The Real Issue Is Not the Scale of the Map, but Its Legal Validity
While Cambodia is attempting to resolve the dispute through international law and peaceful mechanisms under UNCLOS, Thailand appears to be making the border and maritime disputes increasingly complicated. After abandoning MoU 2001, Bangkok has also shown signs of rejecting the 1:200,000 map associated with historical treaties and internationally recognized legal principles.
Yet the most striking aspect of this debate is the argument made by Surachart Bamrungsuk, who asserted that, in international disputes, states cannot simply rely on any map unilaterally to claim sovereignty. Instead, they must rely on maps linked to treaties and duly ratified legal instruments.
This means that the central issue is not whether a map is scaled at 1:50,000 or 1:200,000, but rather which map possesses legal validity and international recognition.
According to the Thai scholar, the 1:200,000 map — also known as the Annex I Map — is directly linked to:
- The 1904 Convention
- The 1907 Treaty
- The Franco-Siamese Boundary Commission
- And the 1962 ruling of the International Court of Justice
For this reason, he warned that the map cannot simply be ignored or rejected through unilateral interpretations. It is not merely a technical or military map, but part of the legal and historical foundation that international courts have already examined and recognized.
By contrast, the 1:50,000 map may hold technical or military value, but that does not necessarily grant it equal legal legitimacy to maps tied to treaties and international recognition.

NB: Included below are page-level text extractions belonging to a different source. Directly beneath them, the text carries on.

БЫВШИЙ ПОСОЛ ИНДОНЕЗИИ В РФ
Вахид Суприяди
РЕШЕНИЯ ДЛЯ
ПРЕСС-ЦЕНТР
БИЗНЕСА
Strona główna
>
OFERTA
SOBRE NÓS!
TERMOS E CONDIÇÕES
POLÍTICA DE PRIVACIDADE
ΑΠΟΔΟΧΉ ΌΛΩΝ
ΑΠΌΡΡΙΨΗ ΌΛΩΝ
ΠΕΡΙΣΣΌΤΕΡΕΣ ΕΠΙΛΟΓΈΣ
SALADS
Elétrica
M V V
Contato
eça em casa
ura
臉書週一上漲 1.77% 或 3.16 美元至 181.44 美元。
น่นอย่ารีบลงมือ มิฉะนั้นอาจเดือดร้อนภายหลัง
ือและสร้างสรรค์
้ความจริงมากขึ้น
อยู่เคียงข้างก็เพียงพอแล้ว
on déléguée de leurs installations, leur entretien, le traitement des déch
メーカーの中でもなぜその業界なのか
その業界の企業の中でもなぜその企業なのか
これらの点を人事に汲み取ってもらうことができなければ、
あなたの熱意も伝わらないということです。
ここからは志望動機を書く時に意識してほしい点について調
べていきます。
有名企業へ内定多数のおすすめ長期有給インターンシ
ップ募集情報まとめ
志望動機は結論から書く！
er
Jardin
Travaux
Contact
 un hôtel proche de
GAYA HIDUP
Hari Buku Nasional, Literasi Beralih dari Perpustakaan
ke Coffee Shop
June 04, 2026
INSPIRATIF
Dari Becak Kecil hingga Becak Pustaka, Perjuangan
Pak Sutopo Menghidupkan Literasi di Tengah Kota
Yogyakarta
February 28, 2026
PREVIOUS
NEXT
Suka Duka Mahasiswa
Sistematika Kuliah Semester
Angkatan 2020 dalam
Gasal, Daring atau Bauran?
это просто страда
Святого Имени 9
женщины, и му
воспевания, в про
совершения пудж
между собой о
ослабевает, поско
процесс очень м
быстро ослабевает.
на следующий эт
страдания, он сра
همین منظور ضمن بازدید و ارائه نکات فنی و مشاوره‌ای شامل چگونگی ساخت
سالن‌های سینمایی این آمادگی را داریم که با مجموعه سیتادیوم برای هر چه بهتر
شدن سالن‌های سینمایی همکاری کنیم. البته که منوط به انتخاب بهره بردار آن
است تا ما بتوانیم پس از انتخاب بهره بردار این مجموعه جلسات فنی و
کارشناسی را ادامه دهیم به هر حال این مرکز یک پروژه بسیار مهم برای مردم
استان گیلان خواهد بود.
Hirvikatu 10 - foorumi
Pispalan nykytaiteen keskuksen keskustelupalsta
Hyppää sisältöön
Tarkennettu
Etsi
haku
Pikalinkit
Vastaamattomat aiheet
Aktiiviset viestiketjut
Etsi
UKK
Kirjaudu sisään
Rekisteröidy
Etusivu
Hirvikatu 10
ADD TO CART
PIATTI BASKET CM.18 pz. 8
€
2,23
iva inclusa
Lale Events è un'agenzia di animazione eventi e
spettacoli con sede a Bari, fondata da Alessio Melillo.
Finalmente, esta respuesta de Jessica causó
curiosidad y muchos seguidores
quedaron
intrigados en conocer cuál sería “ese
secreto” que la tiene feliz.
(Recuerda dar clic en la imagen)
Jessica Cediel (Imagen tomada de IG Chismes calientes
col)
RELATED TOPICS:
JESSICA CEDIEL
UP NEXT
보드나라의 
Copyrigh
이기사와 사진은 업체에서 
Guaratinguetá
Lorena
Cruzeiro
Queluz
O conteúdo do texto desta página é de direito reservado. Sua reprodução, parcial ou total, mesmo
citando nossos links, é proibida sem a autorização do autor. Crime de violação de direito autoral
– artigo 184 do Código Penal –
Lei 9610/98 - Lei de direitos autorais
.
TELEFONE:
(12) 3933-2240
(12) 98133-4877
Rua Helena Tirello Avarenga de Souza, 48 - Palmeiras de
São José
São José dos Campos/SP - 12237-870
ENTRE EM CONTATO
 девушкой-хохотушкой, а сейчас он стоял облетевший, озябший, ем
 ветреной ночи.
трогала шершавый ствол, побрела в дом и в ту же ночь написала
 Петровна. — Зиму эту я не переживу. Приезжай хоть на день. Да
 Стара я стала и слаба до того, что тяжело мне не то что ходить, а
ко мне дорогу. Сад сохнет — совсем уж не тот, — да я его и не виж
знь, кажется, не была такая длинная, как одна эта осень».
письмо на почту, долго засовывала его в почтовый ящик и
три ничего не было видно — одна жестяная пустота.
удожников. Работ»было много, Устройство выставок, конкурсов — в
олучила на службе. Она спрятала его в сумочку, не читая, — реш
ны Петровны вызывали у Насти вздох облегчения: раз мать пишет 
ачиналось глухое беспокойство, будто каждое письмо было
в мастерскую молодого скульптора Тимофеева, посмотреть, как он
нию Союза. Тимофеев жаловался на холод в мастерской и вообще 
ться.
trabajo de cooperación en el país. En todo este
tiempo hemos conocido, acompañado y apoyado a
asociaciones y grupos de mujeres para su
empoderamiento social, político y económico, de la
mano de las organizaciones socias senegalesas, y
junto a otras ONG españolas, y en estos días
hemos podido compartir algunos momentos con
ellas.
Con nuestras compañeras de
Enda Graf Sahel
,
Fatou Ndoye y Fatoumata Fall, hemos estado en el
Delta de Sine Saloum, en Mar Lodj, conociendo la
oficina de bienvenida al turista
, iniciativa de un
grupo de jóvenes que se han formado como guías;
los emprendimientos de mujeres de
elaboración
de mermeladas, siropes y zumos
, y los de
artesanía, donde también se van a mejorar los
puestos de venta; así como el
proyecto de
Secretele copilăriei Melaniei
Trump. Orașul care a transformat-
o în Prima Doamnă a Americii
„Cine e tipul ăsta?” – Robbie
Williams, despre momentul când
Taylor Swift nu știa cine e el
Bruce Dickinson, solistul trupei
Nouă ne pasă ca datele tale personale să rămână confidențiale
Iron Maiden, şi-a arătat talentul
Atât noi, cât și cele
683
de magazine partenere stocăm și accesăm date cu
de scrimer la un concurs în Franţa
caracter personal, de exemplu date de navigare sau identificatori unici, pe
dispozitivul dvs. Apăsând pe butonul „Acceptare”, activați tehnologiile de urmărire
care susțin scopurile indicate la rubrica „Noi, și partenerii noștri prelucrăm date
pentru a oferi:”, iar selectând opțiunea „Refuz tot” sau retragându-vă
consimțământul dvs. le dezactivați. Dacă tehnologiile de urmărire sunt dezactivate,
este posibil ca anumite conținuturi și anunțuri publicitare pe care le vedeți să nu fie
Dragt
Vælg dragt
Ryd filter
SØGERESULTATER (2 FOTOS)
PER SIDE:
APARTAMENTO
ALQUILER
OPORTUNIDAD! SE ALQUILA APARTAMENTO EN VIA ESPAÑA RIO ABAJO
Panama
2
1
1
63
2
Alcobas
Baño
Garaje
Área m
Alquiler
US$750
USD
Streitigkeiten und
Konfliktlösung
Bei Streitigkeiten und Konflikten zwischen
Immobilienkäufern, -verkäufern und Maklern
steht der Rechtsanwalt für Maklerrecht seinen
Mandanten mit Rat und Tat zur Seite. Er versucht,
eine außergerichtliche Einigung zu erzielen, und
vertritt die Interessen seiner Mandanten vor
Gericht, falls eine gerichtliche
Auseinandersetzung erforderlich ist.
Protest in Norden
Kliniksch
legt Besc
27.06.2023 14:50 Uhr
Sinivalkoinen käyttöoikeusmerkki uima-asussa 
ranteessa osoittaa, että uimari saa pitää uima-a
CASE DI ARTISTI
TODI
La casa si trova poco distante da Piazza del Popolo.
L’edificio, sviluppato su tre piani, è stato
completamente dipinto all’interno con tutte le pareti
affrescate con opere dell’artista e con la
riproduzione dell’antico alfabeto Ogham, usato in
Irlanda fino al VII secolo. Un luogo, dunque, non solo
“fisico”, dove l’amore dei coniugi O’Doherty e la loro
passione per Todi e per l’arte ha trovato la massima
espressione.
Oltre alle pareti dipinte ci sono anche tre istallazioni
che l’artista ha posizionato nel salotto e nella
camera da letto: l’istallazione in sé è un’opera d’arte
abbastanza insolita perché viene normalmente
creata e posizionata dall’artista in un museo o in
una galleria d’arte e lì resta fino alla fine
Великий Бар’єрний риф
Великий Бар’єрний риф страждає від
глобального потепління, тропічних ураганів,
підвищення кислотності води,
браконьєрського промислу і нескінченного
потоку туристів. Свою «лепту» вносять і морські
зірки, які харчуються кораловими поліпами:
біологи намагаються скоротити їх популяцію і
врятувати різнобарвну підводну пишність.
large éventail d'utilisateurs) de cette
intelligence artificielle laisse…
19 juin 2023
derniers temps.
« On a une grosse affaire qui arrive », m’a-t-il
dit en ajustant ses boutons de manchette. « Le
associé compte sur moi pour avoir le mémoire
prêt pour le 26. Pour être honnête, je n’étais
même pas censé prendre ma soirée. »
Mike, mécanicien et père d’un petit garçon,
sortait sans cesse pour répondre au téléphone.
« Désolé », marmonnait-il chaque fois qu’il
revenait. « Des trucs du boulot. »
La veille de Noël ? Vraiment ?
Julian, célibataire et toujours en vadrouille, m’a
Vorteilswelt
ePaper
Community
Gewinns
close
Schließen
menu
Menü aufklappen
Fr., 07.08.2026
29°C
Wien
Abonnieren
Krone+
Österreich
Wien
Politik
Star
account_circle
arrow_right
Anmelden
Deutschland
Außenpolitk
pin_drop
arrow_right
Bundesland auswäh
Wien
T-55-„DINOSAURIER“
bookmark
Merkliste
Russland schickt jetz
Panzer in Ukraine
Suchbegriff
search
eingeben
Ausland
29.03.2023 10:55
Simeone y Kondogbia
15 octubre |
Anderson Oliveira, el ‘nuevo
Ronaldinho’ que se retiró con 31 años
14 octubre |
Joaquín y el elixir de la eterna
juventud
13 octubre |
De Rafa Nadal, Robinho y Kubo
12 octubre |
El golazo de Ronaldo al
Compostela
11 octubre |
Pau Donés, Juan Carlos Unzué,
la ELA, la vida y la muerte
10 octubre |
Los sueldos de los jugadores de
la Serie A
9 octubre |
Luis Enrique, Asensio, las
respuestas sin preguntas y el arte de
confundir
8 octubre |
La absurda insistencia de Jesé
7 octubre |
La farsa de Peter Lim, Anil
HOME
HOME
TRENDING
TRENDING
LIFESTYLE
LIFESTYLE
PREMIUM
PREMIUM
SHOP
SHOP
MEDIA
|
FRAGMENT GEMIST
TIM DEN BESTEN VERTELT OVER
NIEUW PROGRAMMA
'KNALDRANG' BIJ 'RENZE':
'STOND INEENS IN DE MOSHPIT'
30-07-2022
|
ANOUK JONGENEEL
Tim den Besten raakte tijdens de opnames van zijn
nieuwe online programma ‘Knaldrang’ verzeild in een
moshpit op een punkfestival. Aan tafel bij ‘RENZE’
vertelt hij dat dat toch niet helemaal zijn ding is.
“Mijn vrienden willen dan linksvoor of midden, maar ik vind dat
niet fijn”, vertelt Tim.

This is precisely why the Thai scholar warned that, if Thailand continues to entirely dismiss the 1:200,000 map, it could once again fall into a “legal trap,” similar to what happened in the ICJ rulings of 1962 and 2013.
Conclusion
Prime Minister Hun Manet’s statement on June 2, 2026 was not merely an announcement about initiating compulsory conciliation. It was a firm declaration that Cambodia has chosen the path of international law over confrontation, and peace over escalation.
This declaration came at a time when Thailand appears to be distancing itself from internationally recognized legal frameworks and documents — from withdrawing from MoU 2001 to expressing opposition toward the 1:200,000 map tied to historical treaties and international legal recognition.
While some politicians continue to argue over the “scale” of maps, Thai experts themselves are warning that the real issue lies not in the size of the map, but in its legal validity and international legitimacy. This is precisely why the 1:200,000 map remains an issue that cannot simply be dismissed through unilateral interpretations.
Ultimately, Cambodia appears to be sending a clear message to the international community: defending national sovereignty does not necessarily require military force, unilateral interpretations, or displays of power. It can also be pursued through international law, historical treaties, peaceful mechanisms, and internationally recognized legal principles.
And perhaps this is precisely what makes Cambodia’s position today not only politically firm, but also deeply rooted in legitimacy — arguably the most powerful weapon on the international stage.